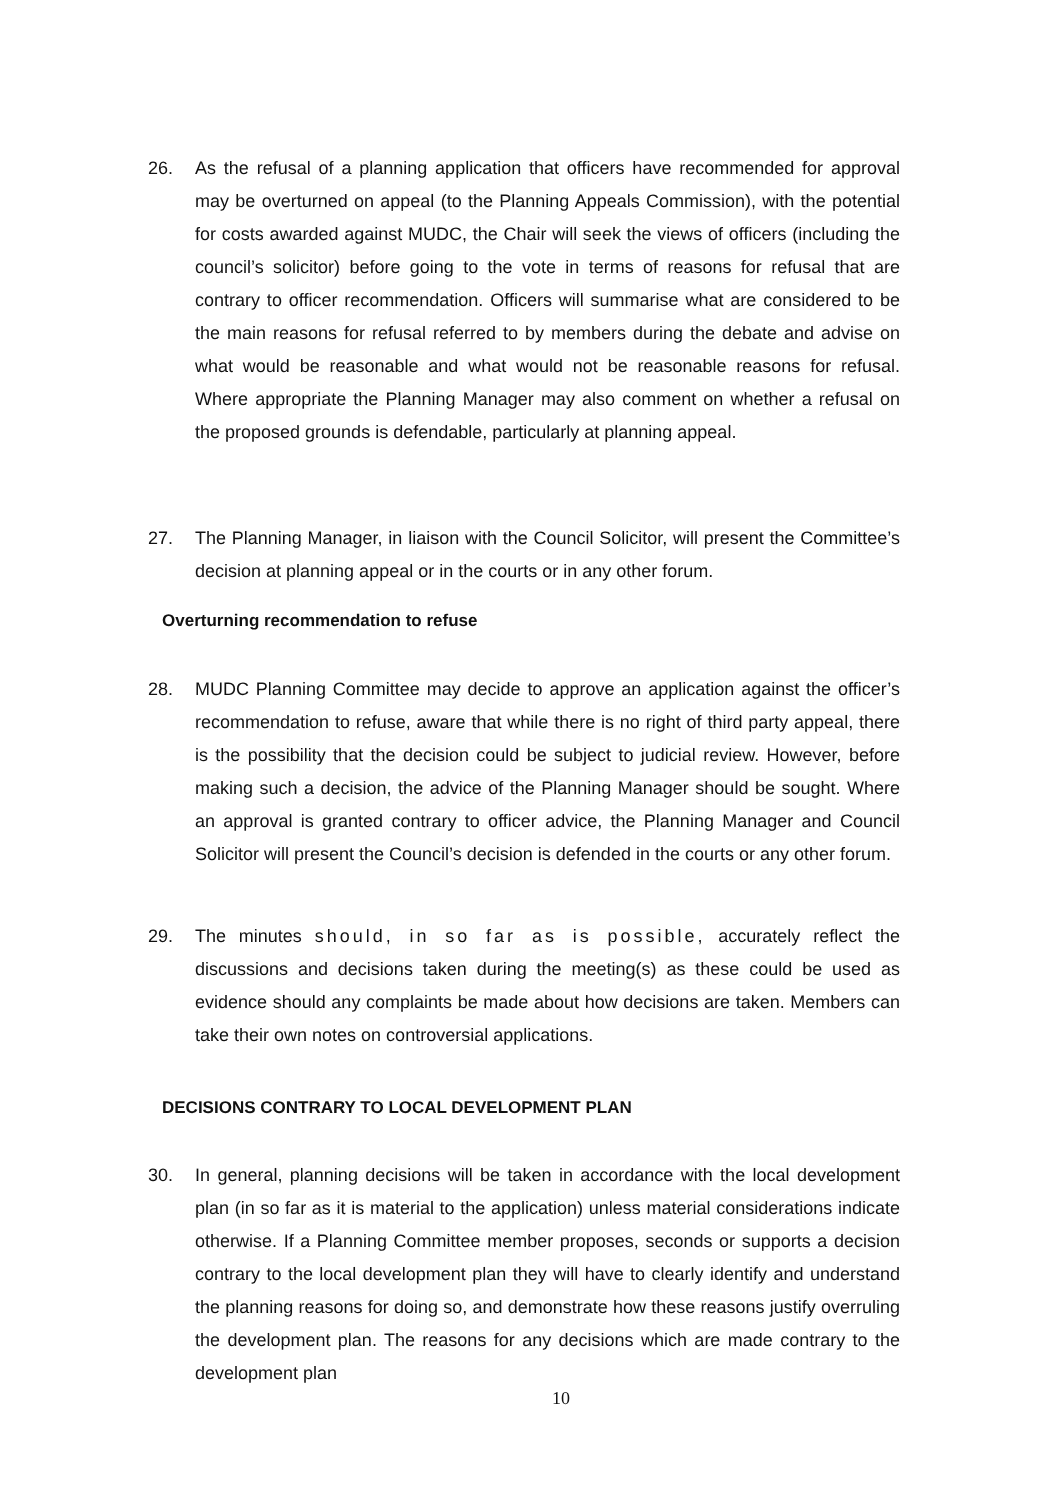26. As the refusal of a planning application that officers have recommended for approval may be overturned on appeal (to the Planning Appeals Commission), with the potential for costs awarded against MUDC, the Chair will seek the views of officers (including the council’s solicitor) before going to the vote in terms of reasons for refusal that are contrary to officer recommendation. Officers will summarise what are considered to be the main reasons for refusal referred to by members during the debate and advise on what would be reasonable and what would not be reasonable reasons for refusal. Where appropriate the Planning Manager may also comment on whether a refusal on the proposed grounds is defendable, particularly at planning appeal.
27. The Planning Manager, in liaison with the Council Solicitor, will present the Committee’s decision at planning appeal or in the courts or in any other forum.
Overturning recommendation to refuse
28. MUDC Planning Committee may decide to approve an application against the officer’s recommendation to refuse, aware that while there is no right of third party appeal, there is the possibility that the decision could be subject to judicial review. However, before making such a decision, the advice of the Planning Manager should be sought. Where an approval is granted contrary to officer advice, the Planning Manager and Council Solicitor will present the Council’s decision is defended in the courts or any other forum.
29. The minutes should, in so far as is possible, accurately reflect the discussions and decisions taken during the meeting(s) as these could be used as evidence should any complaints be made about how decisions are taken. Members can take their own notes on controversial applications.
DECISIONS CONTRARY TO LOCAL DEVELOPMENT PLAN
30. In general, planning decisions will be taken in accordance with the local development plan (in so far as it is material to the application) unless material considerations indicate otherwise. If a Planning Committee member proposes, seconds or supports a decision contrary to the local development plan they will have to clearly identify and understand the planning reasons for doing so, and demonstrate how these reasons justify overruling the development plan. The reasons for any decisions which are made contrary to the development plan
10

Description of the task ->
If a record holds a picture, leave the picture out and transcribe everything else exactly.

Solution ->
26. As the refusal of a planning application that officers have recommended for approval may be overturned on appeal (to the Planning Appeals Commission), with the potential for costs awarded against MUDC, the Chair will seek the views of officers (including the council’s solicitor) before going to the vote in terms of reasons for refusal that are contrary to officer recommendation. Officers will summarise what are considered to be the main reasons for refusal referred to by members during the debate and advise on what would be reasonable and what would not be reasonable reasons for refusal. Where appropriate the Planning Manager may also comment on whether a refusal on the proposed grounds is defendable, particularly at planning appeal.
27. The Planning Manager, in liaison with the Council Solicitor, will present the Committee’s decision at planning appeal or in the courts or in any other forum.
Overturning recommendation to refuse
28. MUDC Planning Committee may decide to approve an application against the officer’s recommendation to refuse, aware that while there is no right of third party appeal, there is the possibility that the decision could be subject to judicial review. However, before making such a decision, the advice of the Planning Manager should be sought. Where an approval is granted contrary to officer advice, the Planning Manager and Council Solicitor will present the Council’s decision is defended in the courts or any other forum.
29. The minutes should, in so far as is possible, accurately reflect the discussions and decisions taken during the meeting(s) as these could be used as evidence should any complaints be made about how decisions are taken. Members can take their own notes on controversial applications.
DECISIONS CONTRARY TO LOCAL DEVELOPMENT PLAN
30. In general, planning decisions will be taken in accordance with the local development plan (in so far as it is material to the application) unless material considerations indicate otherwise. If a Planning Committee member proposes, seconds or supports a decision contrary to the local development plan they will have to clearly identify and understand the planning reasons for doing so, and demonstrate how these reasons justify overruling the development plan. The reasons for any decisions which are made contrary to the development plan
10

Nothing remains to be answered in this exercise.